When you lose electricity in a storm, do you light the candles, turn on the flashlight or use your cell phone for light? We haven’t had a major power outage for a few years but I have stocked up on LED lanterns. Candles are pretty but useless for finding matching clothes. And our flashlights barely flicker, probably because the batteries and bulbs are 20 years old. I would rather use my phone for games.
Would you rather be given $10,000 for your own use or $100,000 to give anonymously to strangers? Hmm. I’d like to get out of debt- and my dearest teaching widower and I do our best to be generous. The question reminds me of past prayers to win the lottery, which wasn’t in God’s plans. We have been blessed in MANY ways and I hope we would do His will in either scenario. My widower says maybe I have too many toys.
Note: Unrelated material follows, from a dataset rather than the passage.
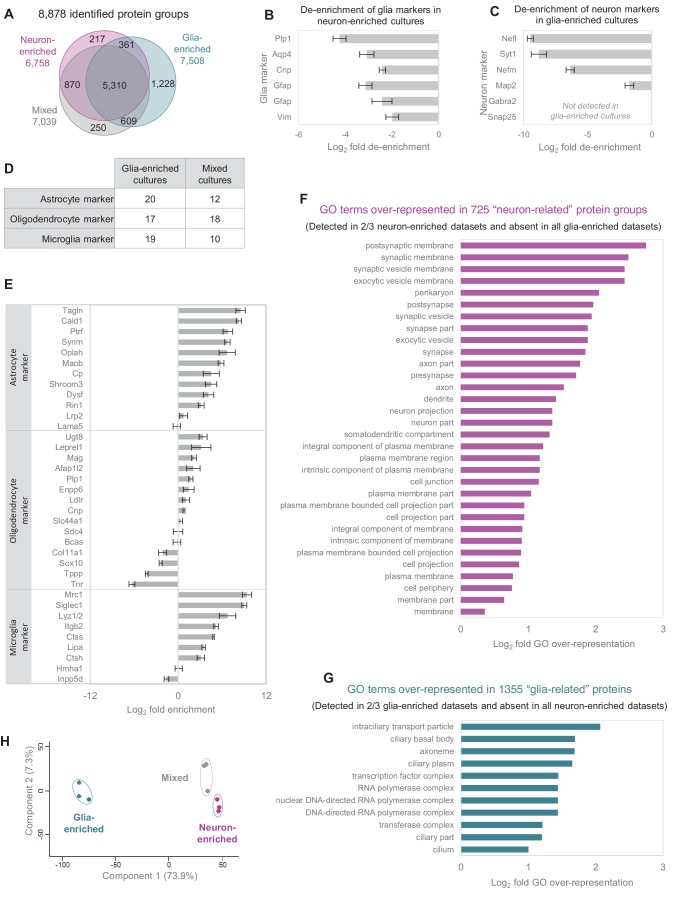
Comparison of different culture types.(A) Number of identified protein groups in the different culture types. (B) Established glia markers are de-enriched in neuron-enriched cultures. Bar diagram shows log2 fold change between neuron-enriched cultures and mixed cultures and error bars indicate SEM. (C) Established neuron markers are de-enriched in glia-enriched cultures. Bar diagram shows log2 fold change between glia-enriched cultures and mixed cultures and error bars indicate SEM. (D) Number of quantified astrocyte, oligodendrocyte and microglia marker proteins in glia-enriched versus mixed cultures. (E) Comparison of relative protein expression levels of astrocyte, oligodendrocyte and microglia markers in glia-enriched cultures versus mixed cultures. Error bars show the standard deviation. (F) GO over-representation analysis for 725 ‘neuron-related’ protein groups (detected in ≥2 biological replicates in neuron-enriched cultures and never detected in glia-enriched cultures). (G) GO over-representation analysis for 1,355 ‘glia-related’ protein groups (detected in ≥2 biological replicates in glia-enriched cultures and never detected in neuron-enriched cultures). (H) Different culture types form distinct clusters in a principle component analysis (PCA). For PCA, log2 transformed relative abundances of 3214 protein groups, which were detected in all biological replicates of all culture types, were used.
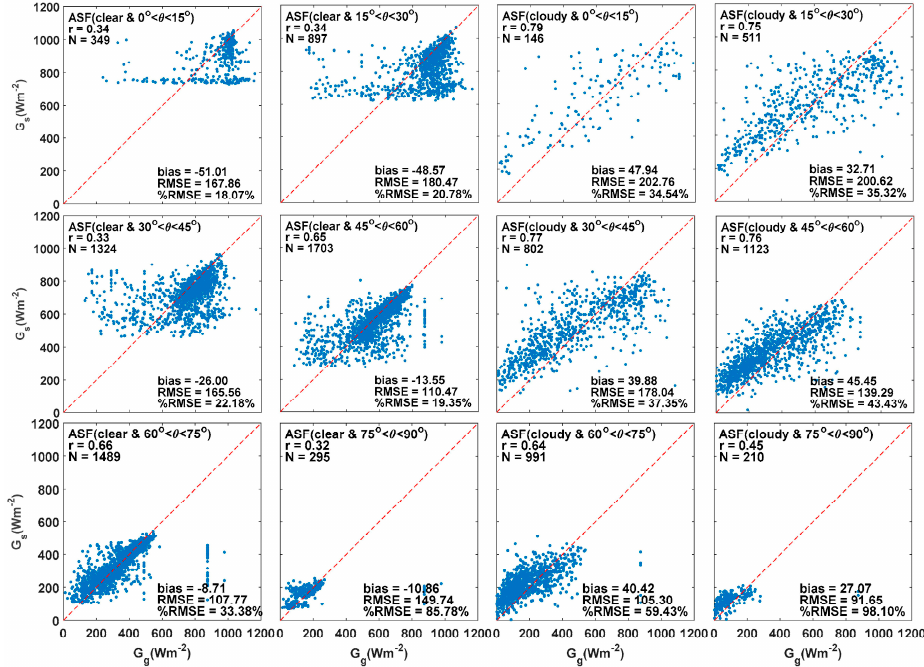
Figure 9. Same as Figure 8 but for the ASF site.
Come on!! Is that even possible? In this era of digital goodies?
What inspired you or what did you appreciate this past week? Feel free to use a quote, a photo, a story, or even a combination. My dearest teaching widower, who works day and night on his training and research, is my inspiration. I may be in here reading or playing and he’s in the sunroom, pacing, writing, and leaving piles of eraser shavings on the floor. He’s an amazing guy, funny and faithful. Always there for me, with his wise and gentle ways. I adore him!
From TED talks to neuroscience journals, the consensus on improving memory is clear: make information fun, meaningful, and visual-spatial, while training the brain to focus. Most of the videos I’ve watched emphasize memory of facts, dates, spelling, and playing cards (Not sure that minors need to memorize decks of cards in less than 5 minutes but it might help with Hearts or Spades.) Did you know that there are memory athletes who compete in how quickly they can memorize hundreds of names?
While we are not only teaching facts to be memorized, these athletes do have some useful tips for the load of information required at each grade level. Multiplication.com, for example, effectively uses a story-mode with unusual characters to support memorization of times tables.
An ancient Greek strategy uses places (“loci”) to help store information. For example, you picture the words or concepts you want to recall in familiar places, attached to a vivid story. To memorize the six syllable types, I could walk up my front steps to find the door has turned to glass. It is CLOSED so I whack the glass to OPEN it. As soon as I walk inside, I see an unfamiliar band playing in the hallway but can’t hear anything. And how did they get in my house? I step closer and notice they are all wearing band tee shirts saying SILENT E, which is weird, right? I run to the kitchen and grab my phone to call the police, keying in my cLE password (c for consonant). The police send a special V-TEAM to sort things out, but those guys end up in the hallway playing with the Silent Es! I’m about to give up when some lady on a motorcycle revs out of the living room! The loud RRRR sound scares everyone away!
Okay, that’s a bit lame, but I guarantee that if a student or class create a picture story using spaces in the school building, they will remember all of the syllable types. And just imagine the fun they’ll have! Where does the meaningful part come in? Guiding students to understand the benefits of learning those syllable types or multiplication facts. Learning about memory and how to improve it. Helping them make connections with previously learned material. Practical and social applications, like being a student memory jock. And maybe some of your kiddos will end up in memory triathlons!